Five of the 13 countries that have joined the EU since 2004 are yet to join the single currency. The treaties do not specify a particular timetable for joining the euro area.

Ireland is the only EU member state with an official opt-out from the Schengen passport-free travel area.

Barnier, who continued as a Brexit adviser to the European Commission until his return to French politics, said he did not want to comment on whether the UK could also keep the rebate secured by Margaret Thatcher, which reduced the UK’s financial contributions to the bloc’s budget.

He said: “The DNA of the EU is solidarity that the more developed country helps the other … We will see if the UK decides to ask to join the EU. It will be a choice and it will be open to negotiation. I will be ready at that time for free advice.”

Barnier will be in London on Tuesday for a UK in a Changing Europe conference marking the decade since the Brexit vote. He spoke to the Guardian ahead of this week’s announcement that the next round of UK-EU “reset” talks will take place in Brussels on 22 July after several delays.

Senior EU diplomats have recently warned that “momentum is being lost” in the talks, with the UK resisting an EU call to restore lower pre-Brexit tuition fees for EU students as part of a youth exchange deal.

Barnier navigated four years of Brexit negotiations, which culminated in agreement on a trade deal in December 2020.

He said that he remained convinced that the UK had made the wrong choice in leaving the EU and that the evidence for that was becoming clearer “every day”.

With reference to the UK’s slow economic growth and toxic immigration debate, Barnier said: “It would not be fair to say that the problems of the UK today are due to Brexit but what I am sure of is that all these problems are more difficult because of Brexit.”

Barnier said the government’s hopes to build a closer economic relationship with Europe outside the EU remained problematic due to the rejection of the free movement of people.

With France facing the real prospect of a far-right president being elected next spring when Emmanuel Macron’s term ends, Barnier said the EU could not show any flexibility on facilitating frictionless trade for fear that other nationalists would seek the same.

“No,” he said, when asked whether a deeper trade relationship was possible given Keir Starmer’s red line on free movement. “Never give any argument to the far right in France or elsewhere.”

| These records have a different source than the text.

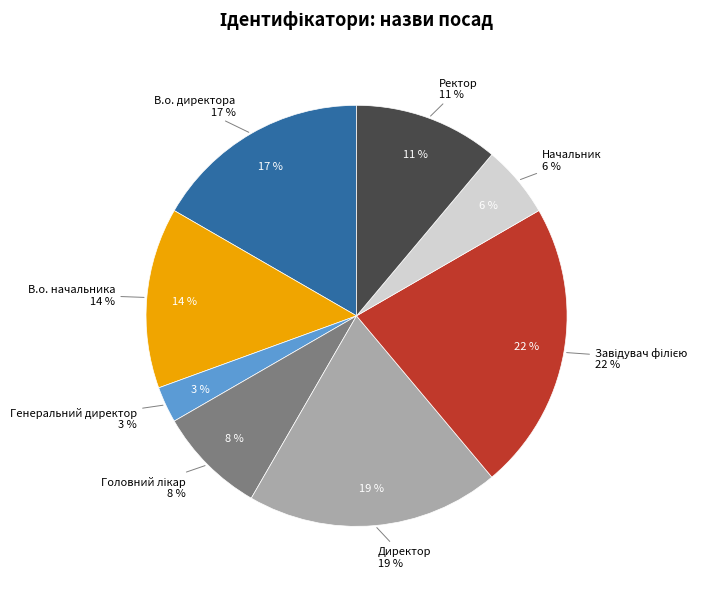

Is there a majority slice in this chart?

No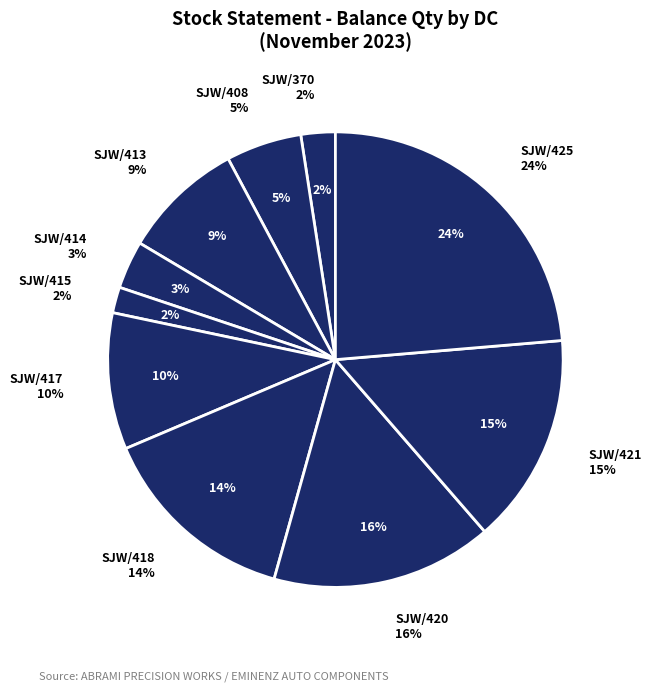

Does SJW/370 account for over 50% of the chart?

No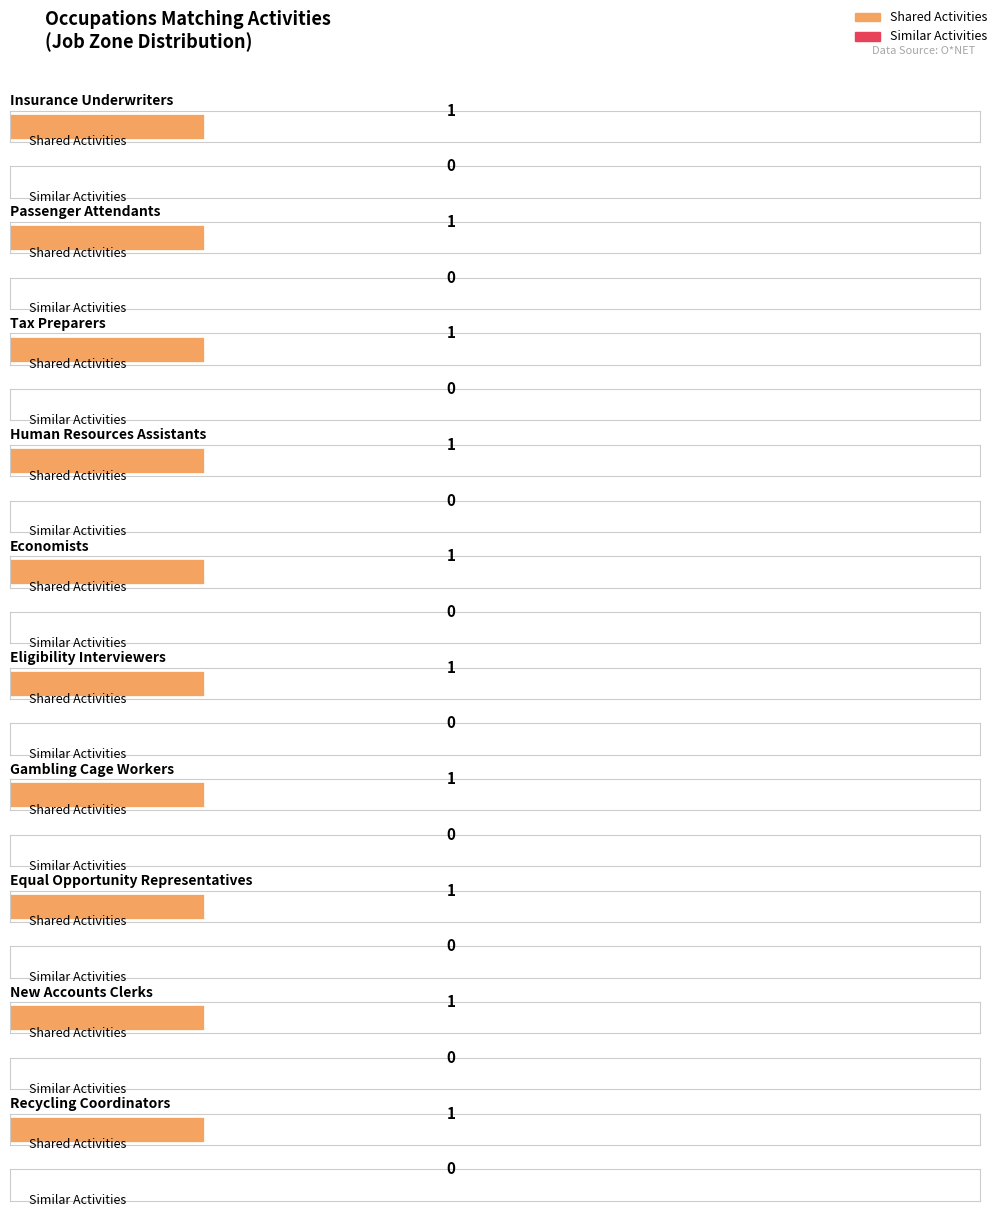

Between Economists and Gambling Cage Workers, which is larger?

Economists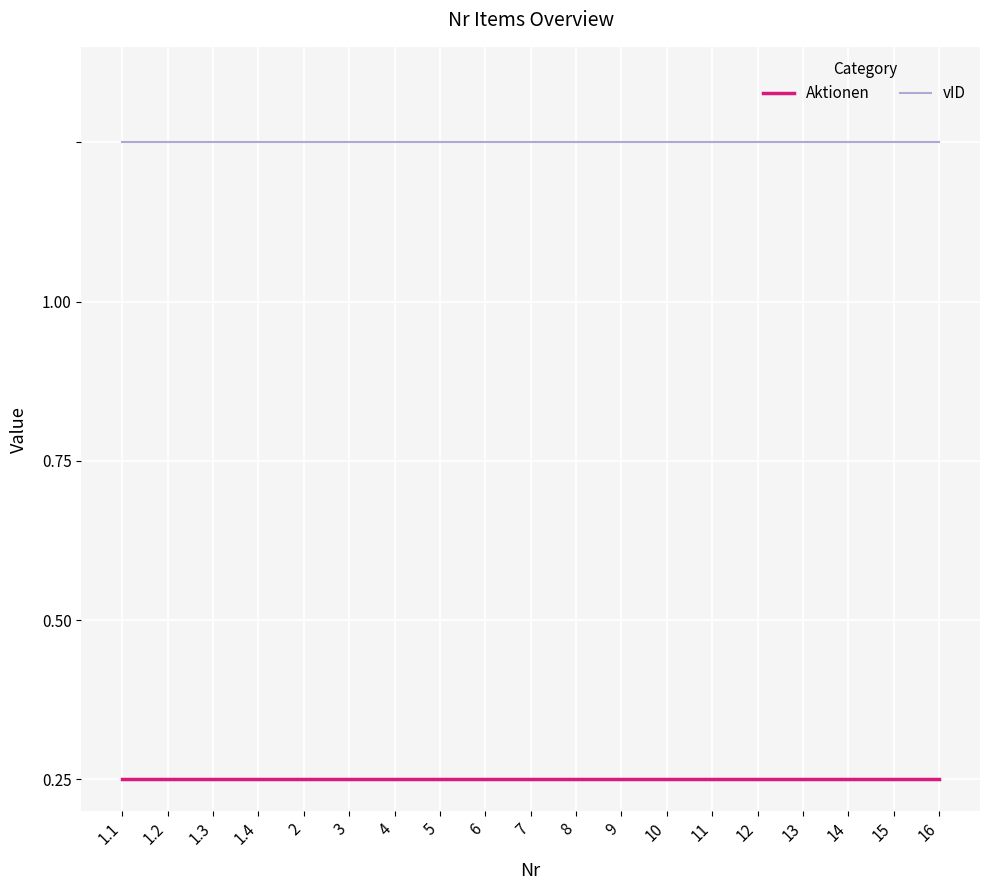

What are all the series names shown in the legend?

Aktionen, vID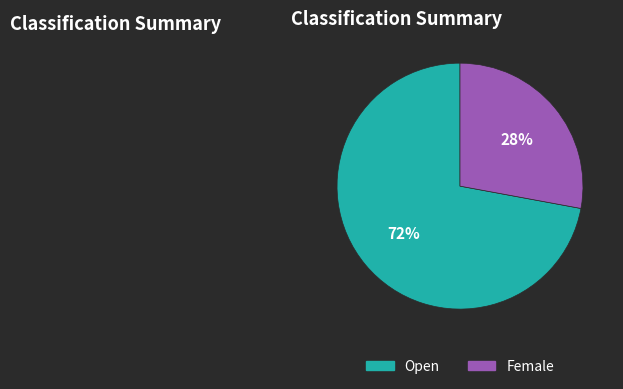

Which has a higher value, Female or Open?

Open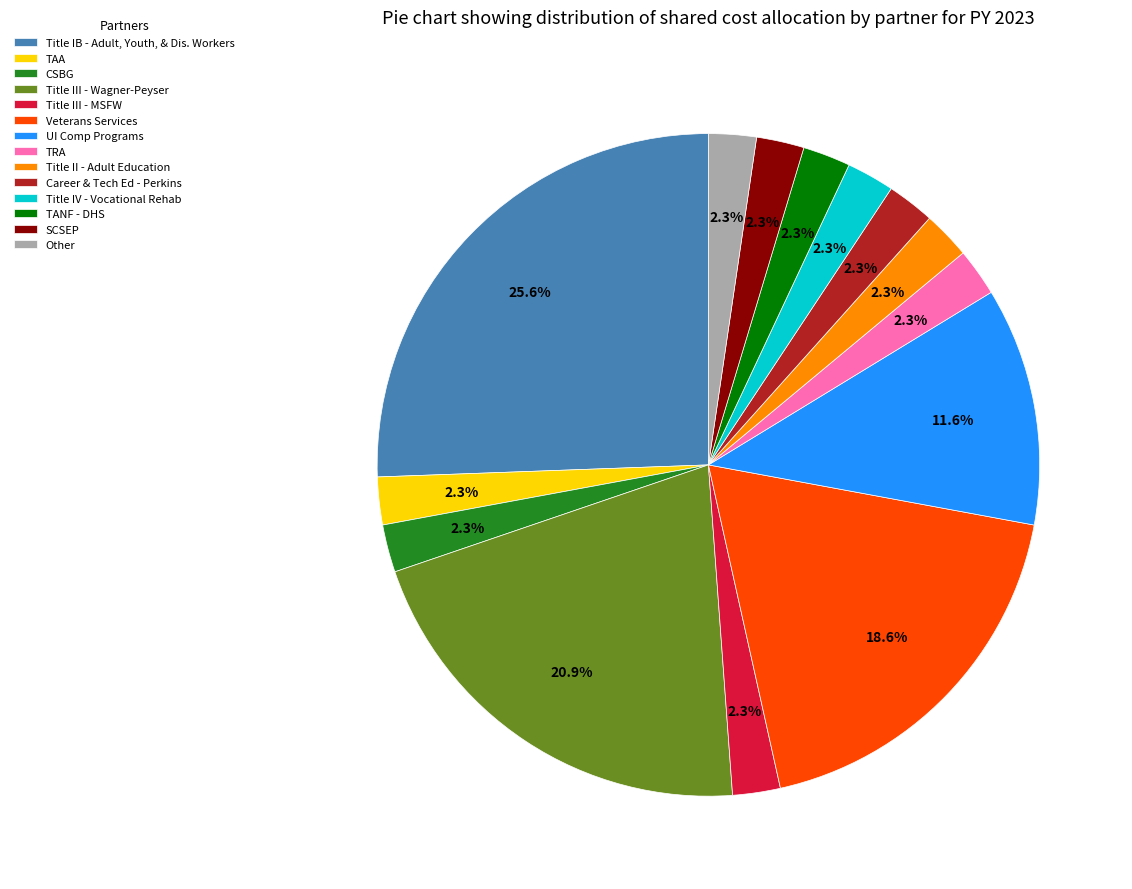

Is the sum of Title III - MSFW and Career & Tech Ed - Perkins greater than half?

No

Asked if he believed the UK would rejoin the bloc within his lifetime, the 75-year-old said: “I don’t know the length of my life. I think day after day the British people will see in the current world, that it is more dangerous, more fragile, more unstable, that we cannot be alone. It is true for France, it is true for Germany, it is true for everyone. Every day it will be more clear.”

According to recent polling carried out by YouGov, 57% of Britons think the UK was wrong to vote to leave the EU, including 23% of leave voters.

The polling suggests that 55% of Britons support the UK rejoining the EU but that this falls to just 35% if the UK had to rejoin without its prior opt-outs, with 43% opposed.

Barnier, who is yet to announce his candidacy for the French presidency but who is thought to be manoeuvring to be a potential unity figure of the centre and centre right, said he believed the UK should join the EU member states, along with Ukraine and Norway, on a new European Council for Defence and Security.

The members would cooperate and potentially jointly borrow for military initiatives and those related to artificial intelligence and other disruptive technologies, he said. “It is my proposal to create this independently of the EU institutions,” he said.